抜粋本文:
____________

法華狼の日記

他名義は“ほっけ”等。主な話題は、アニメやネットや歴史認識の感想。ときどき著名人は敬称略。

srpglove氏のいう「お気持ち」がよくわからない

意図の有無を確認するだけのガイドラインでも、はたして表現規制と呼べるだろうか? - 法華狼の日記

不思議なのが、編集部を納得させる意図の説明において、「こじつけ」が必要であるかのようにsrpglove氏が読みとっていること。

上記エントリについて、通知をかねてid:srpglove氏のコメント欄に疑問を書きこんだところ、2回の応答で「これが最後です」と宣言されたので、まず私のコメントを記録しておく*1。なお、転載したコメントでくりかえしたように、私の上記エントリへの応答はまったくないままだった。
ならば本題ではきちんと応答していたかというと、ベテラン作家に対しては能力をなぜ批判できないのかという疑問に対しては、「切り離して行うべき」というドグマを返すだけだった。
小川一水氏の語る「現代では当然のフェミニズム的価値観」の問題点(おまけで楠本まき氏。ラノベも少々) - い(い)きる。

半年遅れになりましたが、楠本氏をめぐるツイッターの問いに対して、一応の応答エントリを書きました。

____________

提供情報:
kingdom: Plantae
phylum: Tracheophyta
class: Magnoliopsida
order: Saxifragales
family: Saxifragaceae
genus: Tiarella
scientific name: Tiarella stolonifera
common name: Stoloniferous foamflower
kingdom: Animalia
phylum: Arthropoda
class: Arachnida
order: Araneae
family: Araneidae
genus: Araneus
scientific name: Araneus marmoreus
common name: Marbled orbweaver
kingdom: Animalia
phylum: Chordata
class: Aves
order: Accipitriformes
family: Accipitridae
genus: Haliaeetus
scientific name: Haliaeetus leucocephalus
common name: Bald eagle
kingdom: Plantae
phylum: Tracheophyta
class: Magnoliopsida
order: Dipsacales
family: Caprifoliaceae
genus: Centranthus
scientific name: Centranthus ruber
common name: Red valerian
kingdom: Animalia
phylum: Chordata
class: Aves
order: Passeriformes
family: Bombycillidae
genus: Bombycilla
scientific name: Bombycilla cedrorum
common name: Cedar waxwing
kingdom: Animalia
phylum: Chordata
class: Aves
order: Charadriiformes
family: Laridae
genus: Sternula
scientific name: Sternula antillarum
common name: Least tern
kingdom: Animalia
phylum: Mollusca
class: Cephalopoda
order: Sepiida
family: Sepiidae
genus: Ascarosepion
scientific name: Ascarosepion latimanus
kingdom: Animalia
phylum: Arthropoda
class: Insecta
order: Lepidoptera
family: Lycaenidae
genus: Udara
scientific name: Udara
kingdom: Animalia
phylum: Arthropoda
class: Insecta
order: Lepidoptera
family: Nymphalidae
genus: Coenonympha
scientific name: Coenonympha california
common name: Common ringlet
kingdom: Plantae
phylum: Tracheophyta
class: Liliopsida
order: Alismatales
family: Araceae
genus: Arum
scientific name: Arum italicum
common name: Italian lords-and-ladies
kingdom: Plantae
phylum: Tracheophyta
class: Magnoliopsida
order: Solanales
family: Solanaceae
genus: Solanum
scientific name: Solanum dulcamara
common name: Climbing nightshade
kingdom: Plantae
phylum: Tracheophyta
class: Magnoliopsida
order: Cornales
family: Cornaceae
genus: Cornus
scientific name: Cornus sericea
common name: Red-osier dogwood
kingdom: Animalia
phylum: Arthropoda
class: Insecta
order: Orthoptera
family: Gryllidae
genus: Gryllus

____________

やること:
抜粋について答えてください。
(a) 書き手の他名義として挙げられているのは何ですか?
(b) srpglove氏が「これが最後です」と宣言したのは、何回の応答のあとですか?
(c) 楠本氏をめぐるツイッターの問いへの応答エントリは、どれだけ遅れて書かれましたか?

解答例:
(a) “ほっけ”など
(b) 2回
(c) 半年